Is CenturyLink structured as a family office or does it operate more like a publicly traded utility?

CenturyLink is a publicly traded Delaware corporation trading on the NYSE under the ticker LUMN and is not a family office. The firm traces its roots to a rural Louisiana telephone exchange founded in 1968, but decades of acquisitions have produced a widely held public company with no single controlling principal or family group.

What is CenturyLink's relationship with private infrastructure funds?

CenturyLink acts as a seller of assets to private infrastructure funds rather than a co-investor alongside them. Its divestitures to Apollo Global Management and Stonepeak Infrastructure Partners typify the dynamic: the firm offloads non-core operating divisions to private capital, then redeploys proceeds into its core US enterprise fiber network (public record, 2019 and 2021).

Does CenturyLink participate in fund commitments or only direct infrastructure builds?

CenturyLink invests directly in physical plant — trenching, fiber pulls, optical electronics, and data-center colocation space. The firm does not operate a fund-of-funds program or commit capital to third-party infrastructure funds. All deployment flows through capital expenditures on its own owned-lease network (per the firm's annual 10-K filings).

How does CenturyLink source enterprise customers for its fiber and edge services?

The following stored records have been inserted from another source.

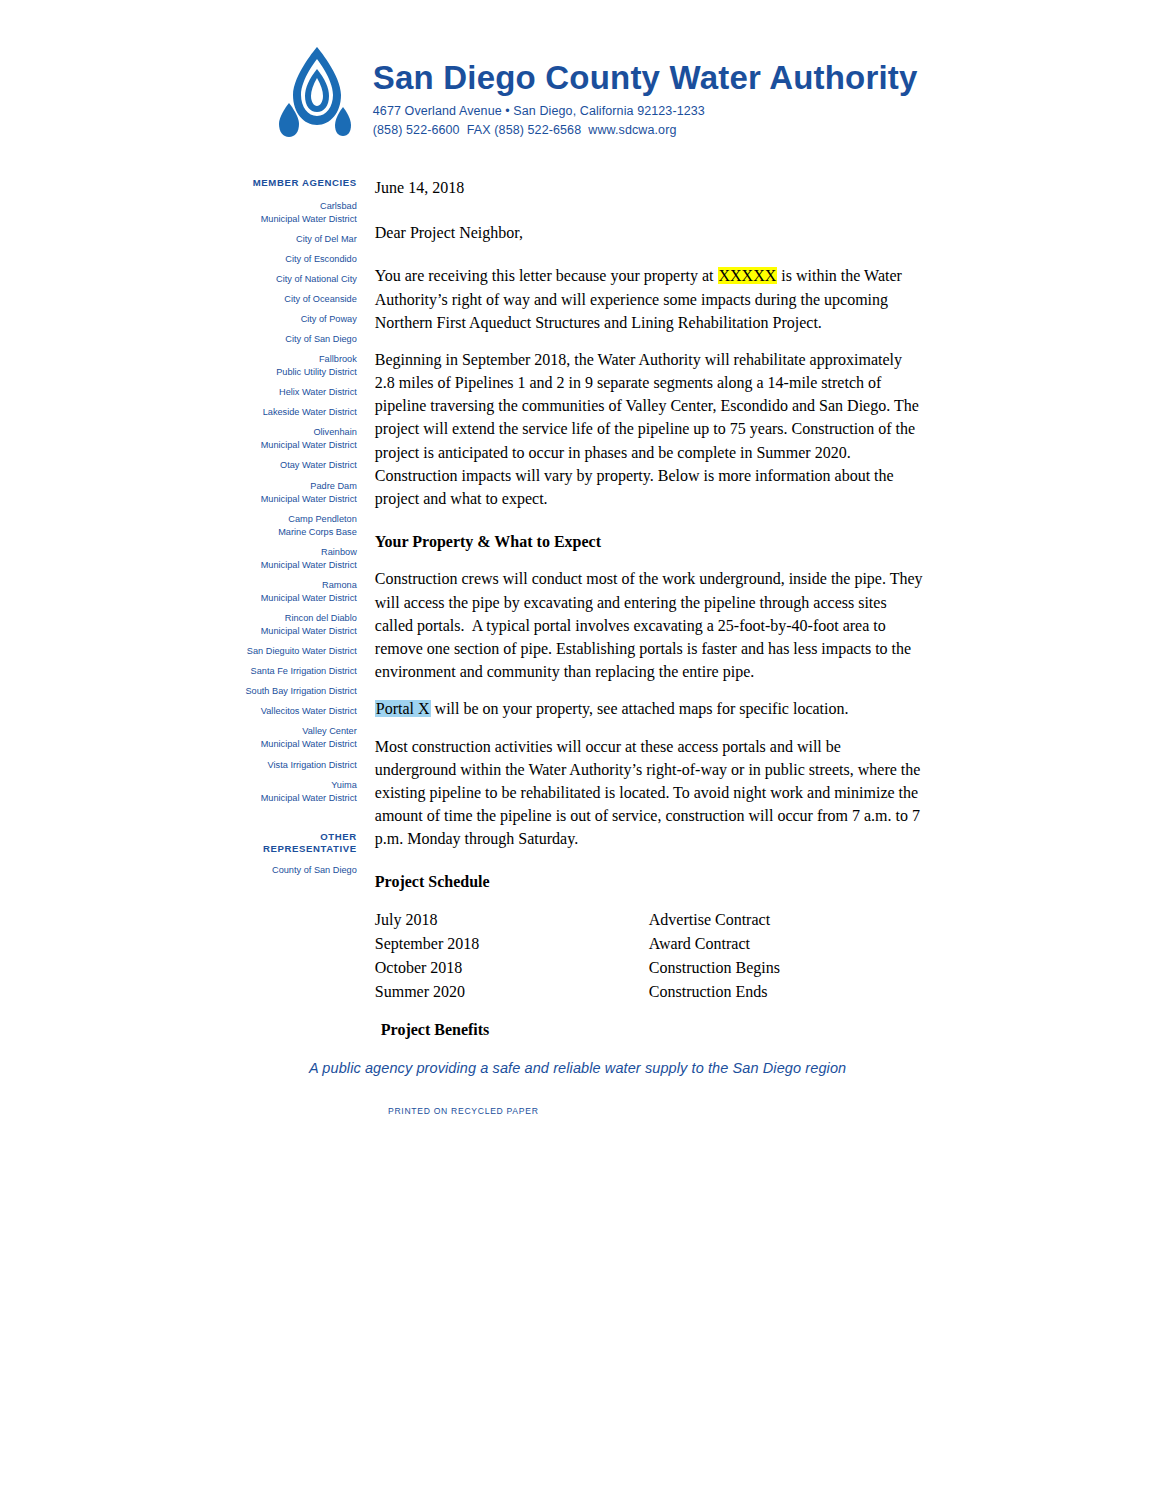San Diego County Water Authority
4677 Overland Avenue • San Diego, California 92123-1233
(858) 522-6600 FAX (858) 522-6568 www.sdcwa.org
Member Agencies
Carlsbad
Municipal Water District
City of Del Mar
City of Escondido
City of National City
City of Oceanside
City of Poway
City of San Diego
Fallbrook
Public Utility District
Helix Water District
Lakeside Water District
Olivenhain
Municipal Water District
Otay Water District
Padre Dam
Municipal Water District
Camp Pendleton
Marine Corps Base
Rainbow
Municipal Water District
Ramona
Municipal Water District
Rincon del Diablo
Municipal Water District
San Dieguito Water District
Santa Fe Irrigation District
South Bay Irrigation District
Vallecitos Water District
Valley Center
Municipal Water District
Vista Irrigation District
Yuima
Municipal Water District
Other
Representative
County of San Diego
June 14, 2018
Dear Project Neighbor,
You are receiving this letter because your property at XXXXX is within the Water Authority’s right of way and will experience some impacts during the upcoming Northern First Aqueduct Structures and Lining Rehabilitation Project.
Beginning in September 2018, the Water Authority will rehabilitate approximately 2.8 miles of Pipelines 1 and 2 in 9 separate segments along a 14-mile stretch of pipeline traversing the communities of Valley Center, Escondido and San Diego. The project will extend the service life of the pipeline up to 75 years. Construction of the project is anticipated to occur in phases and be complete in Summer 2020. Construction impacts will vary by property. Below is more information about the project and what to expect.
Your Property & What to Expect
Construction crews will conduct most of the work underground, inside the pipe. They will access the pipe by excavating and entering the pipeline through access sites called portals. A typical portal involves excavating a 25-foot-by-40-foot area to remove one section of pipe. Establishing portals is faster and has less impacts to the environment and community than replacing the entire pipe.
Portal X will be on your property, see attached maps for specific location.
Most construction activities will occur at these access portals and will be underground within the Water Authority’s right-of-way or in public streets, where the existing pipeline to be rehabilitated is located. To avoid night work and minimize the amount of time the pipeline is out of service, construction will occur from 7 a.m. to 7 p.m. Monday through Saturday.
Project Schedule
| July 2018 | Advertise Contract |
| September 2018 | Award Contract |
| October 2018 | Construction Begins |
| Summer 2020 | Construction Ends |
Project Benefits
A public agency providing a safe and reliable water supply to the San Diego region
PRINTED ON RECYCLED PAPER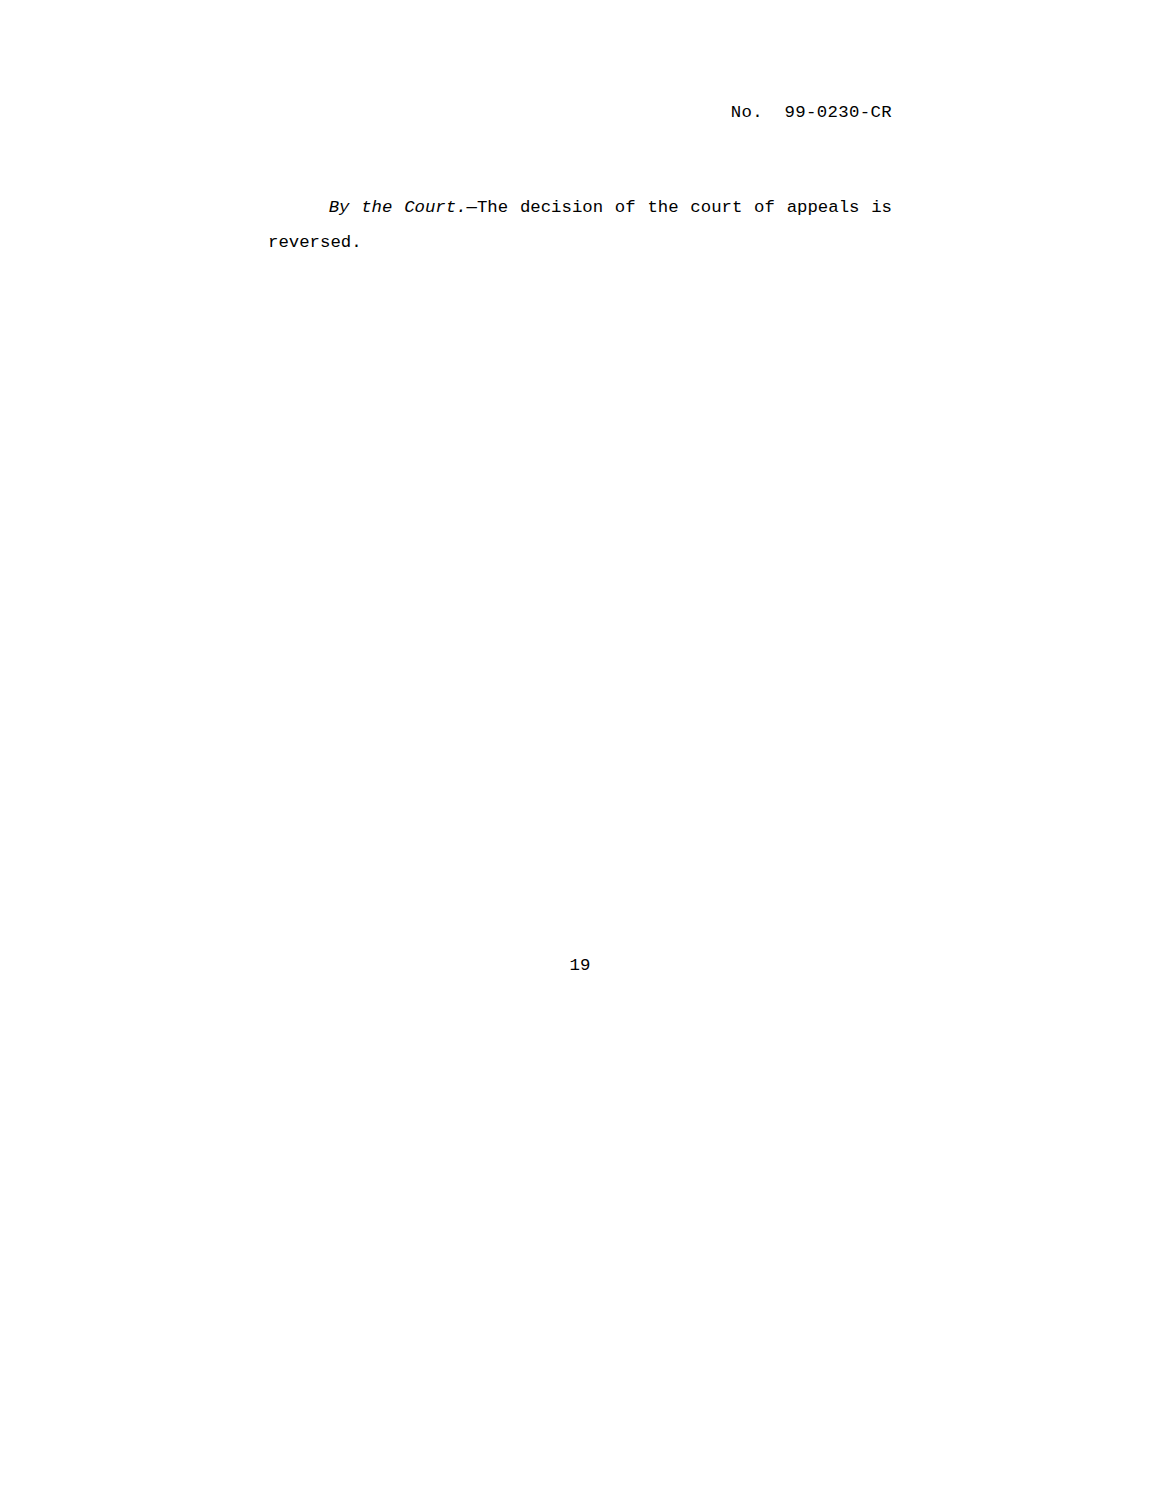No. 99-0230-CR
By the Court.—The decision of the court of appeals is reversed.
19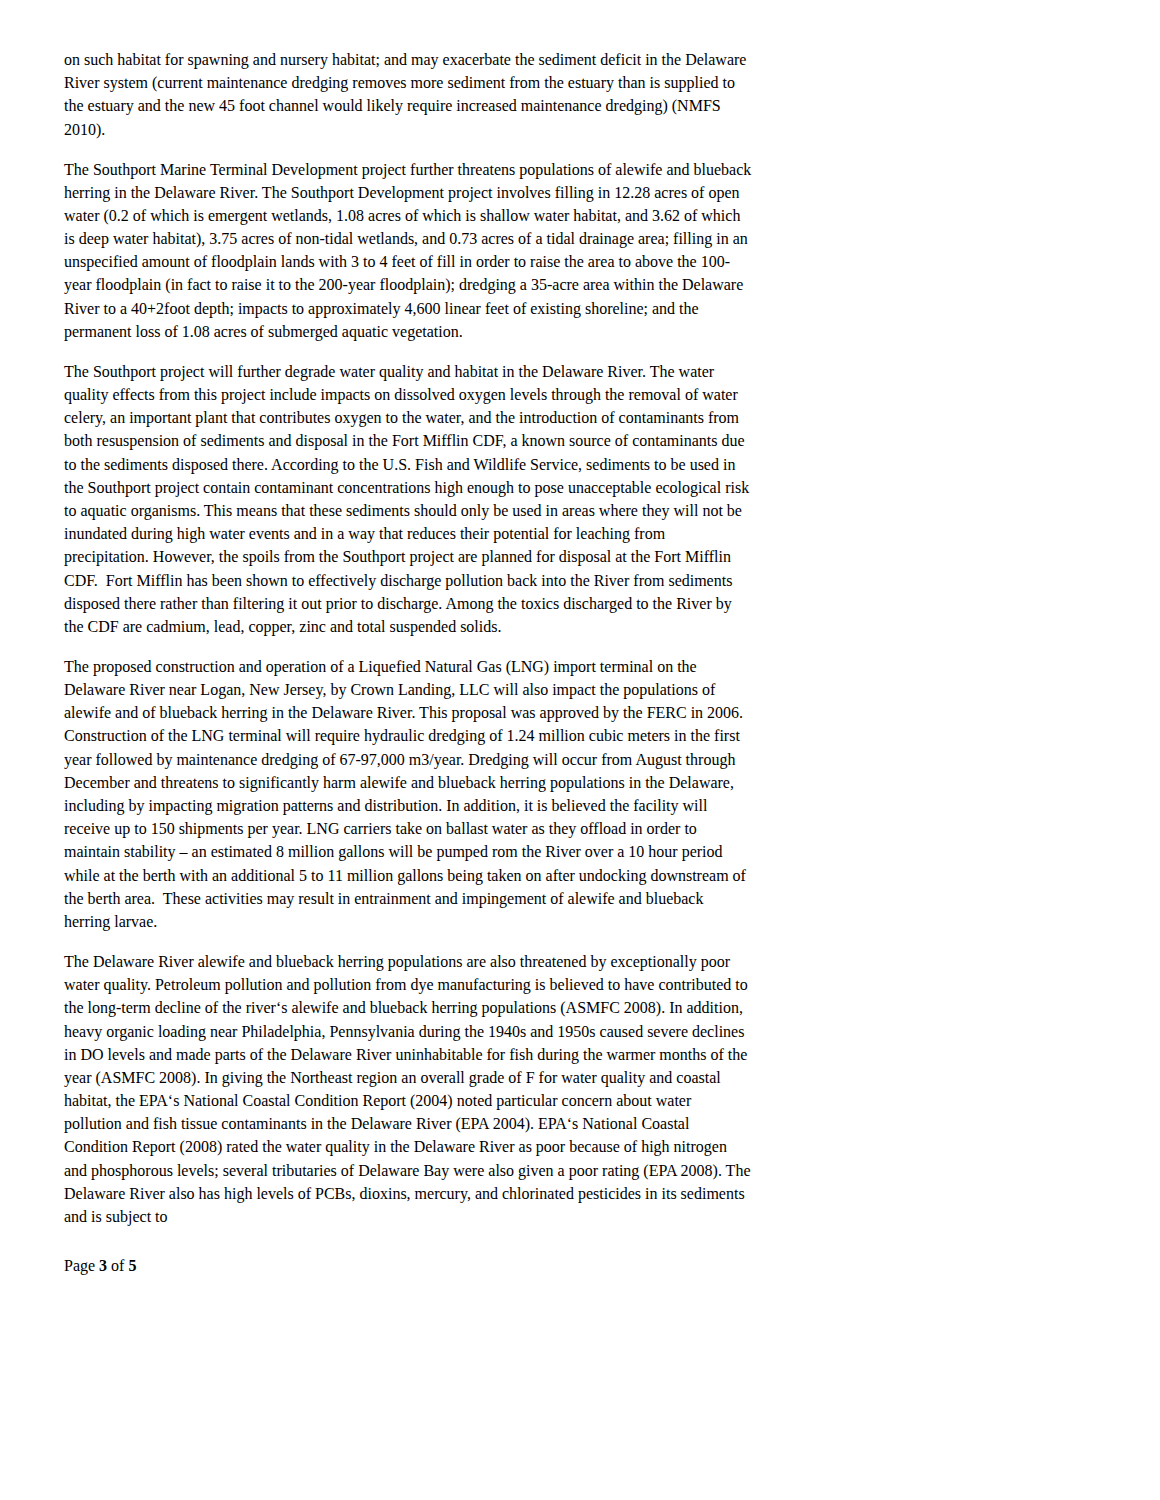on such habitat for spawning and nursery habitat; and may exacerbate the sediment deficit in the Delaware River system (current maintenance dredging removes more sediment from the estuary than is supplied to the estuary and the new 45 foot channel would likely require increased maintenance dredging) (NMFS 2010).
The Southport Marine Terminal Development project further threatens populations of alewife and blueback herring in the Delaware River. The Southport Development project involves filling in 12.28 acres of open water (0.2 of which is emergent wetlands, 1.08 acres of which is shallow water habitat, and 3.62 of which is deep water habitat), 3.75 acres of non-tidal wetlands, and 0.73 acres of a tidal drainage area; filling in an unspecified amount of floodplain lands with 3 to 4 feet of fill in order to raise the area to above the 100-year floodplain (in fact to raise it to the 200-year floodplain); dredging a 35-acre area within the Delaware River to a 40+2foot depth; impacts to approximately 4,600 linear feet of existing shoreline; and the permanent loss of 1.08 acres of submerged aquatic vegetation.
The Southport project will further degrade water quality and habitat in the Delaware River. The water quality effects from this project include impacts on dissolved oxygen levels through the removal of water celery, an important plant that contributes oxygen to the water, and the introduction of contaminants from both resuspension of sediments and disposal in the Fort Mifflin CDF, a known source of contaminants due to the sediments disposed there. According to the U.S. Fish and Wildlife Service, sediments to be used in the Southport project contain contaminant concentrations high enough to pose unacceptable ecological risk to aquatic organisms. This means that these sediments should only be used in areas where they will not be inundated during high water events and in a way that reduces their potential for leaching from precipitation. However, the spoils from the Southport project are planned for disposal at the Fort Mifflin CDF. Fort Mifflin has been shown to effectively discharge pollution back into the River from sediments disposed there rather than filtering it out prior to discharge. Among the toxics discharged to the River by the CDF are cadmium, lead, copper, zinc and total suspended solids.
The proposed construction and operation of a Liquefied Natural Gas (LNG) import terminal on the Delaware River near Logan, New Jersey, by Crown Landing, LLC will also impact the populations of alewife and of blueback herring in the Delaware River. This proposal was approved by the FERC in 2006. Construction of the LNG terminal will require hydraulic dredging of 1.24 million cubic meters in the first year followed by maintenance dredging of 67-97,000 m3/year. Dredging will occur from August through December and threatens to significantly harm alewife and blueback herring populations in the Delaware, including by impacting migration patterns and distribution. In addition, it is believed the facility will receive up to 150 shipments per year. LNG carriers take on ballast water as they offload in order to maintain stability – an estimated 8 million gallons will be pumped rom the River over a 10 hour period while at the berth with an additional 5 to 11 million gallons being taken on after undocking downstream of the berth area. These activities may result in entrainment and impingement of alewife and blueback herring larvae.
The Delaware River alewife and blueback herring populations are also threatened by exceptionally poor water quality. Petroleum pollution and pollution from dye manufacturing is believed to have contributed to the long-term decline of the river‘s alewife and blueback herring populations (ASMFC 2008). In addition, heavy organic loading near Philadelphia, Pennsylvania during the 1940s and 1950s caused severe declines in DO levels and made parts of the Delaware River uninhabitable for fish during the warmer months of the year (ASMFC 2008). In giving the Northeast region an overall grade of F for water quality and coastal habitat, the EPA‘s National Coastal Condition Report (2004) noted particular concern about water pollution and fish tissue contaminants in the Delaware River (EPA 2004). EPA‘s National Coastal Condition Report (2008) rated the water quality in the Delaware River as poor because of high nitrogen and phosphorous levels; several tributaries of Delaware Bay were also given a poor rating (EPA 2008). The Delaware River also has high levels of PCBs, dioxins, mercury, and chlorinated pesticides in its sediments and is subject to
Page 3 of 5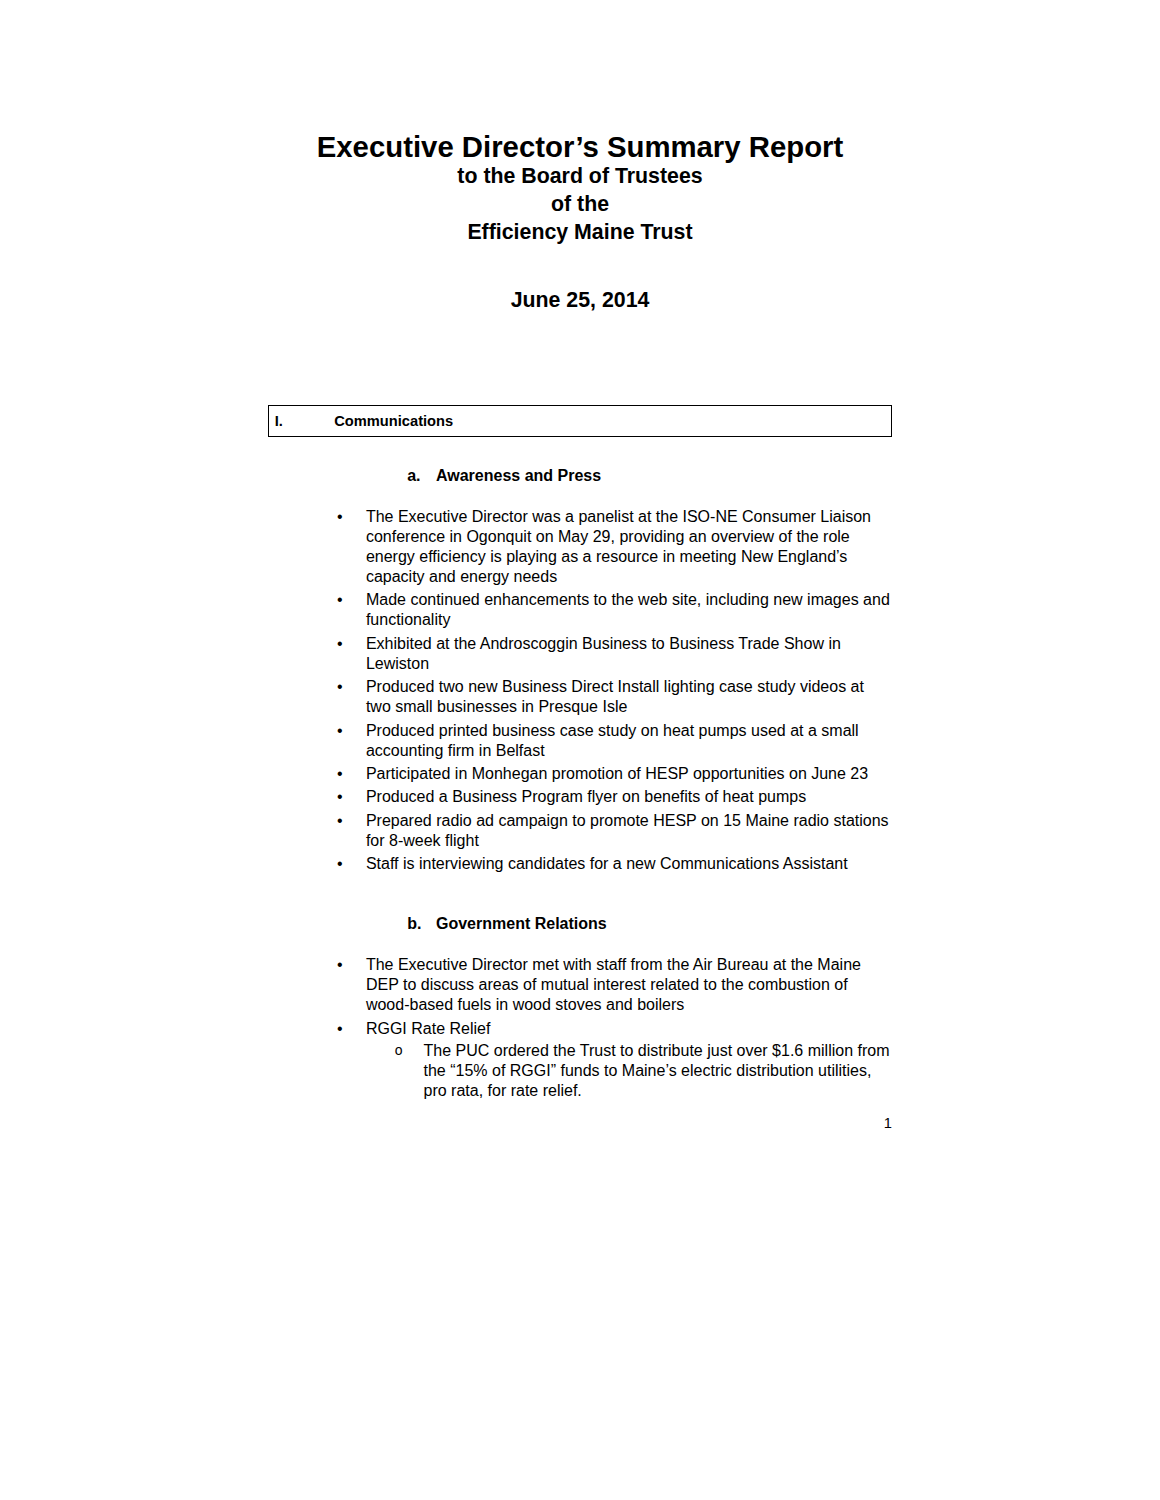Executive Director’s Summary Report
to the Board of Trustees
of the
Efficiency Maine Trust
June 25, 2014
I. Communications
a. Awareness and Press
The Executive Director was a panelist at the ISO-NE Consumer Liaison conference in Ogonquit on May 29, providing an overview of the role energy efficiency is playing as a resource in meeting New England’s capacity and energy needs
Made continued enhancements to the web site, including new images and functionality
Exhibited at the Androscoggin Business to Business Trade Show in Lewiston
Produced two new Business Direct Install lighting case study videos at two small businesses in Presque Isle
Produced printed business case study on heat pumps used at a small accounting firm in Belfast
Participated in Monhegan promotion of HESP opportunities on June 23
Produced a Business Program flyer on benefits of heat pumps
Prepared radio ad campaign to promote HESP on 15 Maine radio stations for 8-week flight
Staff is interviewing candidates for a new Communications Assistant
b. Government Relations
The Executive Director met with staff from the Air Bureau at the Maine DEP to discuss areas of mutual interest related to the combustion of wood-based fuels in wood stoves and boilers
RGGI Rate Relief
The PUC ordered the Trust to distribute just over $1.6 million from the “15% of RGGI” funds to Maine’s electric distribution utilities, pro rata, for rate relief.
1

Customer acquisition runs through a direct enterprise sales force organized by vertical — financial services, healthcare, government, and technology — supplemented by indirect channels including value-added resellers and systems integrators. The firm maintains deep interconnections with AWS, Microsoft Azure, and Google Cloud, which serve both as tenants on the network and as co-marketing partners for hybrid-cloud solutions (per the firm's product documentation, 2023).

What is the Lumen Foundation and how is it separated from the commercial business?

The Lumen Foundation is a 501(c)(3) nonprofit that funds digital literacy initiatives in underserved communities, often in the rural areas where the company's legacy telephone operations were based. It is legally and financially separated from the operating company and governed by an independent board, with contributions coming from corporate donations rather than a founder's personal wealth (per the foundation's public filings).